The WWE’s issue with booking champions is a tale as old as time. On last night’s episode of Monday Night Raw, both Sheamus and Nikki A.S.H. were the latest champions to fall victim to this ineffective brand of booking. This is a company which, years ago, adopted the mantra of “wins and losses don’t matter”. Unfortunately for them, wins and losses do matter. In any other sport, wins and losses are the difference between success and failure. Whereas, of course, there is the argument that professional wrestling is not a sport, it presents itself as such. Given the nature of pro wrestling being a universe containing thousands of pro wrestlers aiming to defeat rivals in hope of claiming championship glory, it is a sport – albeit a predetermined one. As winning is the basis of any sport, it should be so within the WWE, also. Let’s explore some of the apparent problems with consistently and constantly pinning your champions.
The Problem of 50/50 Booking: Nobody Gets Over
Right now, the recently returned John Cena looks and feels like more of a star than anybody else within the company. The reason for this is simple: for years, he was never the victim of the dreaded term “50/50 booking”. John Cena was booked as a triumphant babyface from his first championship run in 2005, right up to the winding down of his full-time career in the mid-2010s. Roman Reigns, among the full-time active WWE superstars, is booked similarly; he has not been pinned or submitted since 2019 and is the most over superstar in the company as a result. Bobby Lashley, current WWE Champion, is someone who was a victim of 50/50 booking prior to winning the WWE Championship from The Miz and, to an extent, has had to rebuild during this championship run – so that he can regain the legitimacy someone of his sheer star caliber deserves. Whereas not every champion can be booked in this manner, champions should not be losing pointless non-title matches every single week. Champions are not supposed to be the underdogs; they are the champions with the challenger in the role of underdog. Occasional champions can be utilized as underdogs – Miz is someone who makes sense as a weasel-like, underdog champion – but it should not be true of the majority of champions, especially babyface, fighting champions like Nikki A.S.H.
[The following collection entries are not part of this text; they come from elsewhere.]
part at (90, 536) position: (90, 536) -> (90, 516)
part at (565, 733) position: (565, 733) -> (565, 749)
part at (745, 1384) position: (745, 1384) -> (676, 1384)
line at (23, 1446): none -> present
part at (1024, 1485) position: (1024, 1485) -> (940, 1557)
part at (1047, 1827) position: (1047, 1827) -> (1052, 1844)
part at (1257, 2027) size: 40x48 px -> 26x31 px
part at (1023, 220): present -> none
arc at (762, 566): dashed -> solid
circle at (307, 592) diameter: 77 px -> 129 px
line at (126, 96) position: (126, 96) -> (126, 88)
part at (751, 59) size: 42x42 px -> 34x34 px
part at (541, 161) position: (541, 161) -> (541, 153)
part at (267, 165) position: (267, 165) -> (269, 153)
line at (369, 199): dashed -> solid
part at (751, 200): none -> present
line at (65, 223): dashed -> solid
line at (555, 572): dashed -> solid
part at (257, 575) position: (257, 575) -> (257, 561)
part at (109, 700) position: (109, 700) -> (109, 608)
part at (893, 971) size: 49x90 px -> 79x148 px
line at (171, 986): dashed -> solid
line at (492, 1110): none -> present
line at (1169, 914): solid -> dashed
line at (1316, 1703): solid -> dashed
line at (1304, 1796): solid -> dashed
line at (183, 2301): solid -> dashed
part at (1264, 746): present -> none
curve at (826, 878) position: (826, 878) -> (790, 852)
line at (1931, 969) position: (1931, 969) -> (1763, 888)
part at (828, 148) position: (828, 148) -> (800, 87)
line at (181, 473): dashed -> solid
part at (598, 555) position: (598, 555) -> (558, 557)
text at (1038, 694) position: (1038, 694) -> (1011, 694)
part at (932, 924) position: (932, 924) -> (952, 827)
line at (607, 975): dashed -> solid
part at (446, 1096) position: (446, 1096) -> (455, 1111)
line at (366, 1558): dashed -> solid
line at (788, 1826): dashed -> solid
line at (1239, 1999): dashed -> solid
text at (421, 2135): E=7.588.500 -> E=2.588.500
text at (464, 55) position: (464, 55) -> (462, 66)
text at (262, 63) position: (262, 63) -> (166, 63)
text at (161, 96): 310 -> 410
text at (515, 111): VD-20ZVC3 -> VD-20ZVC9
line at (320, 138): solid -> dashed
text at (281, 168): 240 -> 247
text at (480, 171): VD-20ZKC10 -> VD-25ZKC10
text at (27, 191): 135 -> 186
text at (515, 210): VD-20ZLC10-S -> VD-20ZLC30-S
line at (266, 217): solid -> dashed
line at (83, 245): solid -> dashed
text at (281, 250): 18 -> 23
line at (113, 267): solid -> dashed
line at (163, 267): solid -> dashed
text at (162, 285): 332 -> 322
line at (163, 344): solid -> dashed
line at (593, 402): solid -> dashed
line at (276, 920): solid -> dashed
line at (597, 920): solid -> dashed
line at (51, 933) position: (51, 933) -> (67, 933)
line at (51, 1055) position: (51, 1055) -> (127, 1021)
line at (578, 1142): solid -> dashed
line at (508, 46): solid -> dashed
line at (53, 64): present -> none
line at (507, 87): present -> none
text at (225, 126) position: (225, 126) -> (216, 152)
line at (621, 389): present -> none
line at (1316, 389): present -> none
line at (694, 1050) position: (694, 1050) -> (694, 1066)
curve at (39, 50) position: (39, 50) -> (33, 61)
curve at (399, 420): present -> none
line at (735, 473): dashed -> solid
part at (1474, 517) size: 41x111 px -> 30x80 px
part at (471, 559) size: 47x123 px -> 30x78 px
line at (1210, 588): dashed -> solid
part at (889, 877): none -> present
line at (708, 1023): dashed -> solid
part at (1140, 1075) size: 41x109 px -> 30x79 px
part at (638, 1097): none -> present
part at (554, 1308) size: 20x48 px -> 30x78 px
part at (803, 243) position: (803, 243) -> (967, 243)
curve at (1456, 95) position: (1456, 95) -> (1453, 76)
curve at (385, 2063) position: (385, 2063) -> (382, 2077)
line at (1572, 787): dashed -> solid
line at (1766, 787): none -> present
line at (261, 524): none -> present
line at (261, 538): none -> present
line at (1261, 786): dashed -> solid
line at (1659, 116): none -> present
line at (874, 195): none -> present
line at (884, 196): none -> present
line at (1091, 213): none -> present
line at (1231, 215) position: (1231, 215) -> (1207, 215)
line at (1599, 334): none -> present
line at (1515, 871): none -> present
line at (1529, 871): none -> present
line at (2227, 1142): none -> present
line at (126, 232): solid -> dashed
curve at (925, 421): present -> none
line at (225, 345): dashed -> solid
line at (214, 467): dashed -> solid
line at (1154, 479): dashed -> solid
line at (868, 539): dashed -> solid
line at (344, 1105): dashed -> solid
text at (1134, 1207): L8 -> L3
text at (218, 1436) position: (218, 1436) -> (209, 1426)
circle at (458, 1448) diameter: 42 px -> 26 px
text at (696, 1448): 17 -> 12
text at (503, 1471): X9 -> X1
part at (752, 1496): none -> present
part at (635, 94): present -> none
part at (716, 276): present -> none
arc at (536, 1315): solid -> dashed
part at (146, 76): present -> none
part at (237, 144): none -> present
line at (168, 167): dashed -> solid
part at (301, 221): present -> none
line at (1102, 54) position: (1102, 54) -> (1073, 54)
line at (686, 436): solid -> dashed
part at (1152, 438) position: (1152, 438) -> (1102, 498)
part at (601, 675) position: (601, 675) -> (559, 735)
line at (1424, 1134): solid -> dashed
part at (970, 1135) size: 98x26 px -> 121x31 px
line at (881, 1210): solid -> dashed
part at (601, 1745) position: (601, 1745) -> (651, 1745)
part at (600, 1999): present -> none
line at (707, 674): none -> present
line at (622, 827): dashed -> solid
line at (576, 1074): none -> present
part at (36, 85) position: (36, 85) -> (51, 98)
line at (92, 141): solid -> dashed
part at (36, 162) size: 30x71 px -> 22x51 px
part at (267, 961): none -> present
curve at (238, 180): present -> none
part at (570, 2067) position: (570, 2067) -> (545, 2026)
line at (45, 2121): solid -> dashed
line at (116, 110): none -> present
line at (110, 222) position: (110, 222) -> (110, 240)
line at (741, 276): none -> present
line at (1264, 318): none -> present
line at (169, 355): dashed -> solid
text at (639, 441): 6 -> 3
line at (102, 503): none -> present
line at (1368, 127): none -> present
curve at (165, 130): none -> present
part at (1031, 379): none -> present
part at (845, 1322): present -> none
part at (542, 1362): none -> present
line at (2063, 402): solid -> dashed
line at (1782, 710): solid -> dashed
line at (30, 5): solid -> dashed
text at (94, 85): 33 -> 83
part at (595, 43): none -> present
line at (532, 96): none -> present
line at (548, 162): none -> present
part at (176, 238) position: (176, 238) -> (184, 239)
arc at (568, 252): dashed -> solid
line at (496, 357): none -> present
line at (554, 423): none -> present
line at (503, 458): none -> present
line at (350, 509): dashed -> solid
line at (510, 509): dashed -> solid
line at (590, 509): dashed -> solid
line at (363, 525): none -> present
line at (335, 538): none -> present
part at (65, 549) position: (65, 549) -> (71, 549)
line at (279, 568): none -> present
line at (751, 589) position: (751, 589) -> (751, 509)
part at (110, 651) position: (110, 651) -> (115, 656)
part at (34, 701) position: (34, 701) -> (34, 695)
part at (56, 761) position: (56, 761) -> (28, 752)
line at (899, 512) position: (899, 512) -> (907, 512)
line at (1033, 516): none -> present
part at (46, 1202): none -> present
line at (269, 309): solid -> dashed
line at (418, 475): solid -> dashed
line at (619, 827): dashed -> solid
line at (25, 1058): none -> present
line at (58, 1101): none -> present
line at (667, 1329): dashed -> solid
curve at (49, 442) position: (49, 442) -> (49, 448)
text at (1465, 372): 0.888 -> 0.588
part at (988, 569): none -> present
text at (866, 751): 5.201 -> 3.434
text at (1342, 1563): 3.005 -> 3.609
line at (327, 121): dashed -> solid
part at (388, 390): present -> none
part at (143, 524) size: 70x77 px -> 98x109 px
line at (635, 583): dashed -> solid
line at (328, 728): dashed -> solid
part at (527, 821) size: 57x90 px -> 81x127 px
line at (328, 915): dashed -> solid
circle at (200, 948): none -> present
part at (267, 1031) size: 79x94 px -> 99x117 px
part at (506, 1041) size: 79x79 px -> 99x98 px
Diminishes the Value of the Championships
On the WWE main roster, the only two championships that feel special are the WWE and Universal Championships. This is a matter of presentation as, without 50/50 booking and the constant pinning of champions in non-title matches, any title could mean something. If you go back 20-30 years, one of the most special, beloved championships in the WWE was the Intercontinental Championship. Main event talent such as Macho Man Randy Savage, Rick Rude, Triple H, Shawn Michaels, Bret Hart and more carried that championship in the early stages of their WWE runs. It was seen as the championship of future main event talent and they eventually reached the main event of the card because they were booked as strong, winning champions. For whatever reason, the WWE did away with this mentality long ago and, for decades, the secondary, Intercontinental and US Championships, have been involved in meaningless feuds where the champions are, quite simply, booked to lose non-title matches. The Raw and SmackDown Women’s Championships especially should be booked like main event championships and to see the Raw Women’s Championship, the prize of the Raw women’s division, booked so poorly is very frustrating. Bianca Belair, however, is being booked as a strong champion and this should serve as a blueprint for other championships.
Rivals Should Be Kept Apart Until PPVs
When you are trying to sell something, you can give your audience a taste of it – a small, bite-sized freebie which leaves the buyer wanting more. What you don’t do, however, is give them the whole thing for free and then, one week later, give it to them again and expect them to come back for more at the market on Sunday. In the WWE, there is an apparent need within creative to do the same match over and over in the form of non-title matches. If they are booking a lengthy feud, the formula is: challenger pins the champion to earn a championship match, champion beats them at the PPV, challenger beats them in a non-championship match again and then comes another PPV match which goes either way. This, simply, should not be the formula. Effective booking would be for the challenger to earn their championship match by beating similarly positioned contenders – not by beating the champion once or twice and then earning a shot against the champion he or she has already beaten previously. Keeping the champion and challenger apart makes their eventual PPV match a must-see, potentially never before seen bout which can then be repeated at the following PPV. In boxing, challengers do not earn the right to face the champion by beating the champion. Perhaps more than anything, this is something the WWE desperately needs to move away from; moving closer to a more boxing like, sports based formula of prize-fighter booking.